Work item A: According to the passage on dead peasant insurance, who receives the face value of the policy when the employee dies?
Work item B: Rewrite the part of the passage on dead peasant insurance that starts with "Prior to the" and ends with "regulations or guidelines.", swapping "lobbied" for "pressured".
Document passage below:
Many of us may not know it, but we may be worth more to our employers dead than alive. The so-called dead peasant, or dead janitor insurance is insurance purchased by companies on low-level employees. This practice is generally done without the knowledge of the employee. When the employee dies, the family receives no benefit. Instead the face value of the policy goes to the company, tax-free[1]. This insurance is also known as corporate-owned Life Insurance or COLI[2].

Prior to the 1980s, insuring lower level employees by corporations was not allowed; [3] there was no “insurable interest”[4] in the employees’ survival. Companies could not argue there would be financial hardship if file clerks, janitors or nonessential managerial personnel perished. The rules for insurability[5] were designed to prevent life insurance from providing an incentive or avenue to profit from ones death. Insurance companies aggressively lobbied state insurance departments to modify the rules. The net effect allowed insurance companies to sell janitor insurance; without regulations or guidelines.

The rules in most states are unclear whether employers are obligated to inform workers if they are covered by COLI. Insurance codes in most states provide little help, if any, to an employee in discovering out whether a company has insured them, or the amount of the death benefit. Nor can family members ascertain if a current or past employer collected, or if they will collect. “ In Georgia, in fact, employers can even collect death benefit on the children and spouses of their employees. When asked about the law, the state’s insurance regulators said employers and insurers don’t report the details of COLI transactions to the state; (Schultz, Francis WSJ, April 24, 2002).”
End of Document passage.
Extracted information below:
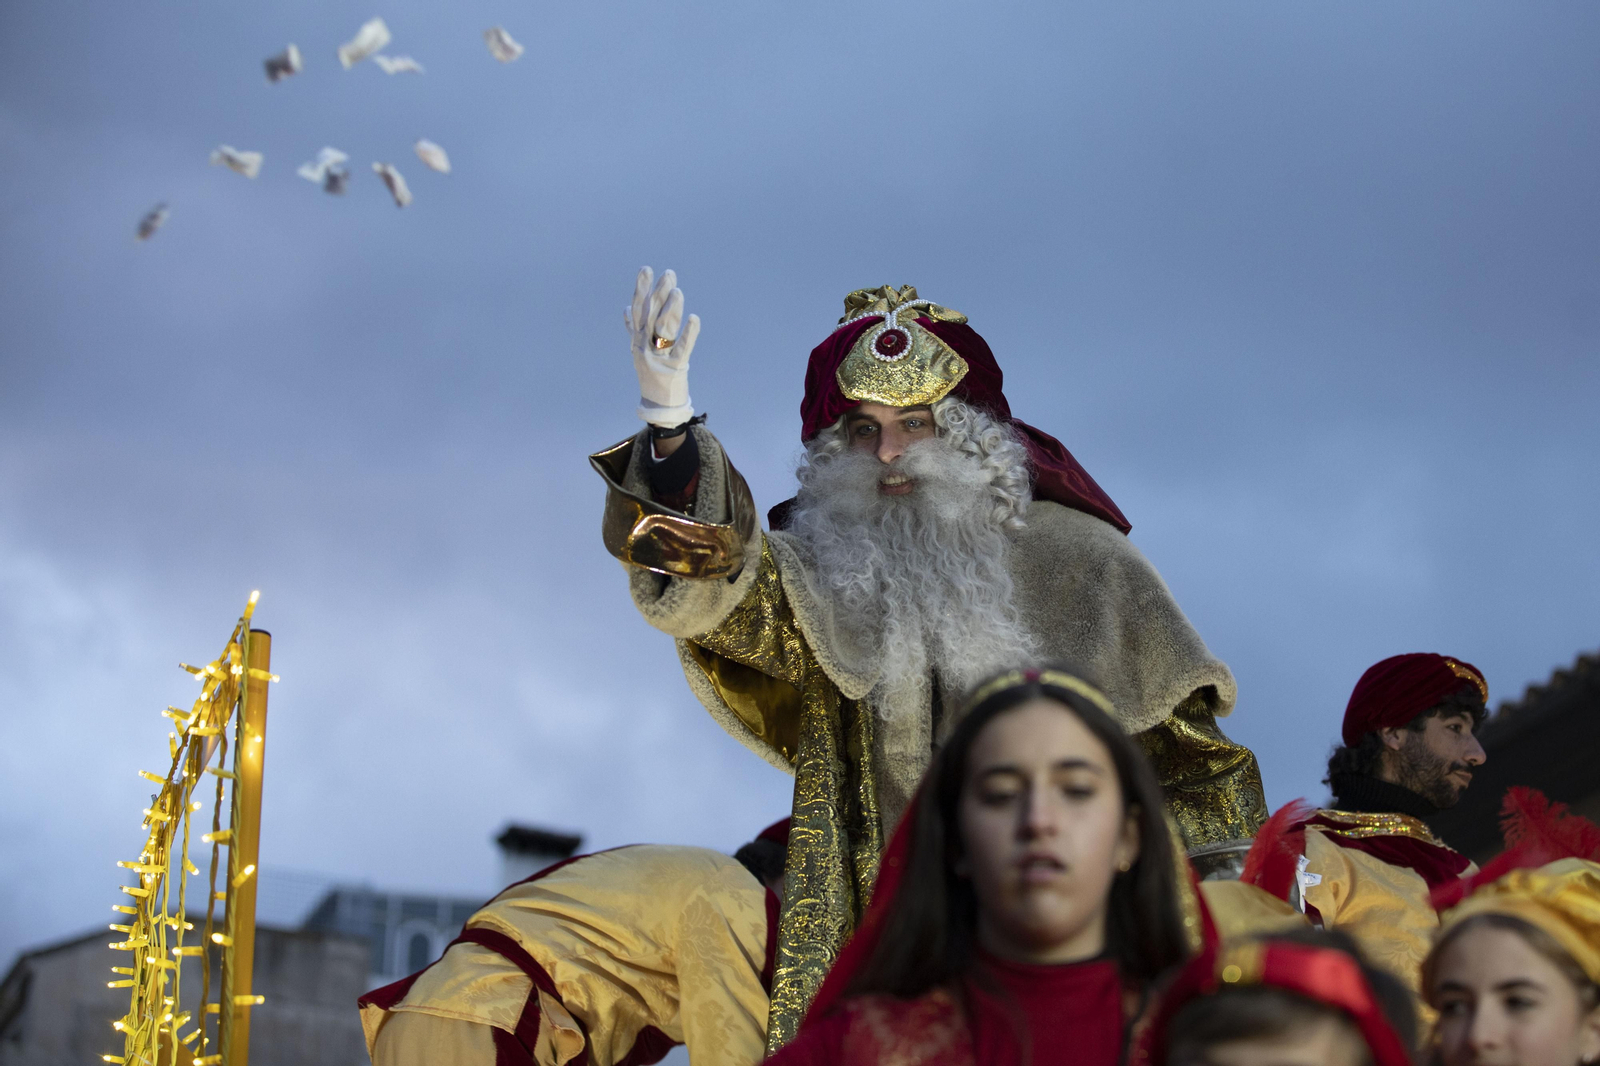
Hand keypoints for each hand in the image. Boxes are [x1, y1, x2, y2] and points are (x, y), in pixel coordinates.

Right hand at [625, 266, 700, 427]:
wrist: (657, 406)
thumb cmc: (651, 375)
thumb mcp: (638, 352)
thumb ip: (634, 330)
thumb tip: (628, 308)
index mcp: (637, 340)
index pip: (639, 310)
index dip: (641, 289)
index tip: (646, 269)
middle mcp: (644, 346)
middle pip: (651, 315)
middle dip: (659, 293)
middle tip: (669, 274)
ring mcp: (658, 357)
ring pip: (663, 329)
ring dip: (671, 309)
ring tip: (678, 292)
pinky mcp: (674, 369)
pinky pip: (682, 348)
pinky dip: (688, 333)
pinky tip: (694, 318)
End of Extracted information.
Task response A: The company receives it, tax-free.

Task response B:
Prior to the 1980s, insuring lower level employees by corporations was not allowed; [3] there was no “insurable interest”[4] in the employees’ survival. Companies could not argue there would be financial hardship if file clerks, janitors or nonessential managerial personnel perished. The rules for insurability[5] were designed to prevent life insurance from providing an incentive or avenue to profit from ones death. Insurance companies aggressively pressured state insurance departments to modify the rules. The net effect allowed insurance companies to sell janitor insurance; without regulations or guidelines.